In the case of similar convenience-enhancing technology like self-checkouts — which have been around for nearly two decades — retailers are, to this day, still working out the kinks. Self-checkout adoption has been sluggish as a result. Despite offering the allure of a faster checkout, many consumers still choose a human cashier over a self-checkout line unless the cashier line appears to be too time-consuming, the Harvard Business Review reports.
“Self-checkout hasn’t solved the problem for a lot of consumers because it’s still not seamless. If you’re buying a bottle of wine you still need someone to come over to you, and I still struggle with the [sensitivity of the] weight sensor,” Mathews said.
Part of getting it right will also involve dealing with perceived privacy issues.
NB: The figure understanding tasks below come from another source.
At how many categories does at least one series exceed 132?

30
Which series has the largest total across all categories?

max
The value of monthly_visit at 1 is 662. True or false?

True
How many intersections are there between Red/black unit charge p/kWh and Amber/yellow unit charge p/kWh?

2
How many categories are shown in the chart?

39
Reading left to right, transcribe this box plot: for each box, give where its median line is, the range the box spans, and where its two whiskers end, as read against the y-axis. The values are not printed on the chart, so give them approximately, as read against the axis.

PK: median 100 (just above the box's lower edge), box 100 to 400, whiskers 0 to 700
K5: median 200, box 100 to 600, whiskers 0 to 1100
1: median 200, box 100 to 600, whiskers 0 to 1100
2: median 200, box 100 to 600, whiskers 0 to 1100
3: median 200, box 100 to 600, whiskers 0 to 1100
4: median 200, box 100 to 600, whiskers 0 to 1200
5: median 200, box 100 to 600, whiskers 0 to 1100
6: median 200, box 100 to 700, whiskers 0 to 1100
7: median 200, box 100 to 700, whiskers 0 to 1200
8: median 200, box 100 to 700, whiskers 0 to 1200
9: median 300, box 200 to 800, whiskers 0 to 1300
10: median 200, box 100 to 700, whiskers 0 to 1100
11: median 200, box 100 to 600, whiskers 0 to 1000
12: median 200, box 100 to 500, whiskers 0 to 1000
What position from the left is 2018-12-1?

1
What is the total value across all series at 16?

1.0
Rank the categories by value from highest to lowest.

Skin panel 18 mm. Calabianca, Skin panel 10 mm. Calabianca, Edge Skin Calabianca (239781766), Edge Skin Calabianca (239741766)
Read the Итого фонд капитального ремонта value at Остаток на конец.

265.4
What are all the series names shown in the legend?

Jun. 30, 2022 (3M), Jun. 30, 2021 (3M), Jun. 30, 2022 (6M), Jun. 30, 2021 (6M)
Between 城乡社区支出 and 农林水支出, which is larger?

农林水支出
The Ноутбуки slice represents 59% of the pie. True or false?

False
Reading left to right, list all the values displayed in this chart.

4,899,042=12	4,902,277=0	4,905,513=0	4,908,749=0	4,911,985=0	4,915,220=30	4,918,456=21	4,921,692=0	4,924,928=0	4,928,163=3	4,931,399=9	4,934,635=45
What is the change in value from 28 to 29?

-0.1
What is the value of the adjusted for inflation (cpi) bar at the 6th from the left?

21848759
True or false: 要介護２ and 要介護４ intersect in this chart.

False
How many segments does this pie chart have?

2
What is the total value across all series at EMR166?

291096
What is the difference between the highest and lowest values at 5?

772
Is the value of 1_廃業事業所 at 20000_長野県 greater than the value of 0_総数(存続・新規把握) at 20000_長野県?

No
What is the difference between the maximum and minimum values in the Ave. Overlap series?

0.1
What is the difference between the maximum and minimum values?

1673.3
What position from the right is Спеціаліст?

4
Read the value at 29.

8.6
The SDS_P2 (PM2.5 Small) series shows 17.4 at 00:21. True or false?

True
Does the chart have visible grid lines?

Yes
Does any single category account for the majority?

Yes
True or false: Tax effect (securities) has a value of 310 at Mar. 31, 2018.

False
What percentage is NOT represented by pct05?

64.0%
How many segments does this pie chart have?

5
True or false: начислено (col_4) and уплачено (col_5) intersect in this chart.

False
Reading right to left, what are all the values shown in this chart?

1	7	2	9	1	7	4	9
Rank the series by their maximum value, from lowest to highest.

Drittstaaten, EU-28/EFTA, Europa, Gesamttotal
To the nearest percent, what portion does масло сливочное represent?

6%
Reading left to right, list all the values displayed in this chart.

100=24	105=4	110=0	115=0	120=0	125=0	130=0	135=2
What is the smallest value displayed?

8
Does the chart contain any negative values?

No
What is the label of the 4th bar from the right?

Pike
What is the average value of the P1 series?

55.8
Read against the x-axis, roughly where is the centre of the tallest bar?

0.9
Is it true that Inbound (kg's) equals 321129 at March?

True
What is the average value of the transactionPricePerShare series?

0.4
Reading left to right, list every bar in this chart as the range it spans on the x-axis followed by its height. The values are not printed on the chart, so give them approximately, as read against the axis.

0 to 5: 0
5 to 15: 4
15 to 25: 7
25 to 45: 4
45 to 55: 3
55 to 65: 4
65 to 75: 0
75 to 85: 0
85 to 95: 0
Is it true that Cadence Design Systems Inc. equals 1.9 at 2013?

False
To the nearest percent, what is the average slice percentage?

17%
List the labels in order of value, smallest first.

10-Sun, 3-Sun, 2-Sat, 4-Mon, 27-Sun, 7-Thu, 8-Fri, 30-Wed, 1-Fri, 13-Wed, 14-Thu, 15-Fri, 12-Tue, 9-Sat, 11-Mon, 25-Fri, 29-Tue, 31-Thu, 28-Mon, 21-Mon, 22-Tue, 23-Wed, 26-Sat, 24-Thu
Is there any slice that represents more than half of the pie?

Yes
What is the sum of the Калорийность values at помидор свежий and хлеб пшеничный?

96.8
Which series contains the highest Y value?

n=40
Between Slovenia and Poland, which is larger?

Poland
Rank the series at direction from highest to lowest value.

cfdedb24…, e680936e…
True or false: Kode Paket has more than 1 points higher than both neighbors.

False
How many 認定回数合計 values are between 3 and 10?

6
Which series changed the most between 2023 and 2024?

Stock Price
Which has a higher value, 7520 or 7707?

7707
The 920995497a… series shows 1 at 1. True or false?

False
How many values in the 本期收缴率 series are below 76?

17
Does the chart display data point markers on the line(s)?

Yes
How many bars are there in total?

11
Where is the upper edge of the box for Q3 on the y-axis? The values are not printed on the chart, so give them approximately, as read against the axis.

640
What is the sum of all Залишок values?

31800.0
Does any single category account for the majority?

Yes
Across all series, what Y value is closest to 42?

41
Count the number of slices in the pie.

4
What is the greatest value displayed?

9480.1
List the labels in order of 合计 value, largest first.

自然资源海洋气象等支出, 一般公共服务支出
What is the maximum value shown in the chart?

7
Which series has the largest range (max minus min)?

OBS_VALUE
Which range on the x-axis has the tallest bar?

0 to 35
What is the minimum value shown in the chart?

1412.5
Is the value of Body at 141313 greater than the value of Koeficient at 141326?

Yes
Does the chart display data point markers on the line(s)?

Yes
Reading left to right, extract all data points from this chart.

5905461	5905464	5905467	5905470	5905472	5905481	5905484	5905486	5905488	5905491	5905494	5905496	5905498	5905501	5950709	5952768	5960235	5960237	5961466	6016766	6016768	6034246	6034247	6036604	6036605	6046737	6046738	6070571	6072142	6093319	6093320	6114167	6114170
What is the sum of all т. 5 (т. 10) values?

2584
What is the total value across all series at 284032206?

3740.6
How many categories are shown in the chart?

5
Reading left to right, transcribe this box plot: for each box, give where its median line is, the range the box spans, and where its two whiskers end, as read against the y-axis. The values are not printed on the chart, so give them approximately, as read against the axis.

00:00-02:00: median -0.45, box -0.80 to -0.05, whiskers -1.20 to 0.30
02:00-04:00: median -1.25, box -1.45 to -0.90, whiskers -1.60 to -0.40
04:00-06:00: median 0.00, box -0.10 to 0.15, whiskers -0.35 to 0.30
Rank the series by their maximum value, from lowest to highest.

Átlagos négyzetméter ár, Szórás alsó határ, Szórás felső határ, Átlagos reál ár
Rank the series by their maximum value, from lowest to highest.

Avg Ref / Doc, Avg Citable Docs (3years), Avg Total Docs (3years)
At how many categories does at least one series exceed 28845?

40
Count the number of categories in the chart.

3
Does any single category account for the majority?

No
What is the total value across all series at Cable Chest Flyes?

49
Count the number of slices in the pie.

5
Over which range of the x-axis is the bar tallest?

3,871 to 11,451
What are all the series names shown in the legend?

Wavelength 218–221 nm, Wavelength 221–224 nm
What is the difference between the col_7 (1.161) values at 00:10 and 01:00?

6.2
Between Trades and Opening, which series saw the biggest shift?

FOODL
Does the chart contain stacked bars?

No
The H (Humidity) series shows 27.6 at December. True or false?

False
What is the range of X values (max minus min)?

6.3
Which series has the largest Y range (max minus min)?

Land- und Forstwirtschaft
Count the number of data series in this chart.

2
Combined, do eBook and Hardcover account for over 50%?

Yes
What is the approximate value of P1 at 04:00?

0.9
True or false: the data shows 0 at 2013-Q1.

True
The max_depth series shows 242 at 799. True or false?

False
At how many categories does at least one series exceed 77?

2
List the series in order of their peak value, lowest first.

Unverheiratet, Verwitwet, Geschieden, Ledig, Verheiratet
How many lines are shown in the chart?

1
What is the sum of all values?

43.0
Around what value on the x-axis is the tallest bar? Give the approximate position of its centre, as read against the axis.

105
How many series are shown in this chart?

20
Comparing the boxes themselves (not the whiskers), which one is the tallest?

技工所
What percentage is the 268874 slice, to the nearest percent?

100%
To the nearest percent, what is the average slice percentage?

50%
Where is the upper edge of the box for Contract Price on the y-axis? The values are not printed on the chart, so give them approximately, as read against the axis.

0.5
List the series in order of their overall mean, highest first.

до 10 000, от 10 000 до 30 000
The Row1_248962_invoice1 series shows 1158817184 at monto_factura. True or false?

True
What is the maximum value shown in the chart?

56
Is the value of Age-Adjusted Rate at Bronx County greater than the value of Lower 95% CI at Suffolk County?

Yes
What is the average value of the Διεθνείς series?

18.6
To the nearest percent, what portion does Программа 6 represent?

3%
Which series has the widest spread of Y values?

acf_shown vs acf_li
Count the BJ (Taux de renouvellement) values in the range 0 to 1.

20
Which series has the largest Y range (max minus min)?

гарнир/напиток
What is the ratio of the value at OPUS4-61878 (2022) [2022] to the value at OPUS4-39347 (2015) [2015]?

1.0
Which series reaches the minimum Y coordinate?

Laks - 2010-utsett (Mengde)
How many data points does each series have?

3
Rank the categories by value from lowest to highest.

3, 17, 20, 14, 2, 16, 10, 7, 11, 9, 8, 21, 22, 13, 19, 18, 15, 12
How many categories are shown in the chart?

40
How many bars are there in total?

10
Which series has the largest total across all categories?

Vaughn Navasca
In a survey of 1,500 customers, nearly 20% felt that an app that tracked their movements while visiting a store would count as an invasion of privacy, according to the Harvard Business Review.
"Customers need to have [confidence] that privacy will not be invaded. [It] will take some consumer confidence to break through that psyche," Berkeley Research Group Retail and Consumer Practice Managing Director Keith Jelinek said.
A Healthy Return On Investment?
While the technology may make shopping easier for customers, one major issue that could plague retailers in the near term is the return on investment, or lack thereof.
The technology powering Amazon Go employs radio frequency identification — also known as RFID. This is an expensive electronic device that allows for the tracking of items, according to Jelinek.
"Although the technology has become less expensive to tag products, it still requires a sizable investment in infrastructure at the retail location," Jelinek said.
While studies have shown that convenience does correlate to increased customer satisfaction, it does not necessarily translate to increased loyalty, according to Ipsos' magazine, GenPop.
“The challenge for retailers in a capital-constrained world with all this tech available [is that] it’s difficult to figure out where to place your bets because you can’t afford to invest in something that doesn’t resonate with the consumers,” Mathews said.
Even so, Jelinek remains confident that cashierless technology will help retailers stand out as long as stores have an effective strategy in place.
"It definitely will be a differentiator, but one that needs to be selectively deployed in store types and locations where the customer is going to be more accepting — likely targeting demographics such as millennials," Jelinek said.
While Mathews was hesitant to predict whether or not cashierless stores will be adopted by retailers across the globe, he did say it is unlikely to have as much of an effect on employment as one might expect.
Between the year 2000 and 2014, the number of self-checkouts in large grocery stores increased tenfold, and yet employment remained largely flat.
A similar phenomenon happened with the introduction of ATMs, which were expected to replace bank tellers and subsequently have a massive impact on employment in bank branches.
“Instead, the overall employment in the banking industry grew over time. The nature of the bank branch changed. It went from being transactional to selling financial products. Banks took that money and invested in more branches with a slightly different function, and therefore the number of employees actually grew,” Mathews said. “There’s a long history of innovation and scares ... [but] for the most part it tends to not come true.”